ST. LOUIS, April 26, 2007 -- Boeing [NYSE: BA] played a key role in today's eighth successful intercept of a ballistic missile target by the Standard Missile-3 (SM-3) and the Aegis Ballistic Missile Defense (BMD) Weapon System.
The test, Flight Test Maritime-11 Event 4 (FTM-11), further validated efforts by the U.S. Missile Defense Agency (MDA) and the U.S. Navy to provide a sea-based defense against short- to intermediate-range ballistic missile threats. FTM-11 Event 4 was the second test of the Block IA version of the SM-3 and the first test of the Block IA with a full-capability solid divert and attitude control system (SDACS). The SDACS maneuvers the kinetic warhead (KW) to the target using multiple pulses of gas generated by the SDACS propellant. Boeing builds several components of the KW, including the guidance electronics, which it integrates with the Raytheon infrared seeker.
"This test successfully demonstrated the modified SM-3 Kinetic Warhead's performance for the first time in an exo-atmospheric intercept. The test showed that modifications made over the last two years have been effective and the SM-3 and its Kinetic Warhead provide the system performance needed by the warfighter to defeat ballistic missile attacks," said Debra Rub-Zenko, vice president of Boeing Integrated Missile Defense. "Boeing is proud to be a member of the industry team committed to providing this extraordinarily effective operational capability to MDA and the Navy."
The SM-3 Block IA, fired from the guided missile cruiser USS Lake Erie, destroyed the short-range ballistic missile target launched from the Navy's Pacific Missile Range Facility on Kauai, Hawaii. Once the Aegis BMD system guided the SM-3 to the right point in space, the SM-3 kinetic warhead successfully acquired the target and computed an accurate guidance and control intercept trajectory for the hit-to-kill intercept.
Boeing has partnered with Raytheon on SM-3 development since 1996 and is under subcontract to integrate and test the KW avionics, guidance and control hardware and software, as well as the ejection subsystem. In addition to SM-3 round integration, Raytheon provides the KW infrared seeker, the signal and image processor and the integrated KW software.

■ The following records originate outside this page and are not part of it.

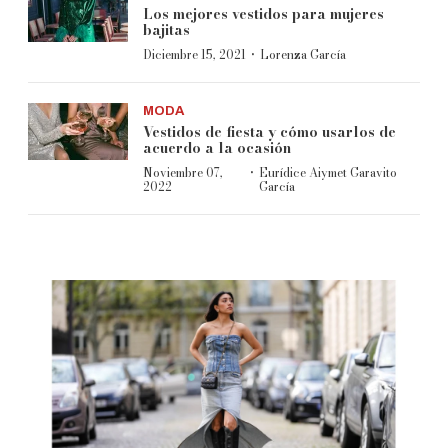
Los mejores vestidos para mujeres
bajitas
·
Diciembre 15, 2021
Lorenza García
MODA
Vestidos de fiesta y cómo usarlos de
acuerdo a la ocasión
·
Noviembre 07,
Eurídice Aiymet Garavito
2022
García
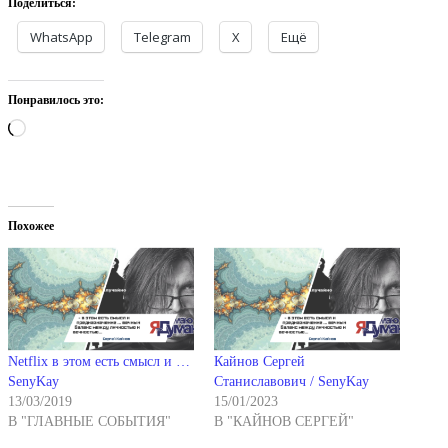
Поделиться:
WhatsApp
Telegram
X
Ещё
Понравилось это:
Загрузка…
Похожее
Netflix в этом есть смысл и …
Кайнов Сергей
SenyKay
Станиславович / SenyKay
13/03/2019
15/01/2023
В "ГЛАВНЫЕ СОБЫТИЯ"
В "КАЙНОВ СЕРГЕЙ"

In addition to its work on the Aegis Ballistic Missile Defense program, Boeing holds key roles in several other elements of the U.S. Ballistic Missile Defense System architecture. Boeing is prime contractor for the Ground-based Midcourse Defense system and the Airborne Laser. It also develops and produces the seeker for the Patriot Advanced Capability-3 (PAC-3) Missile.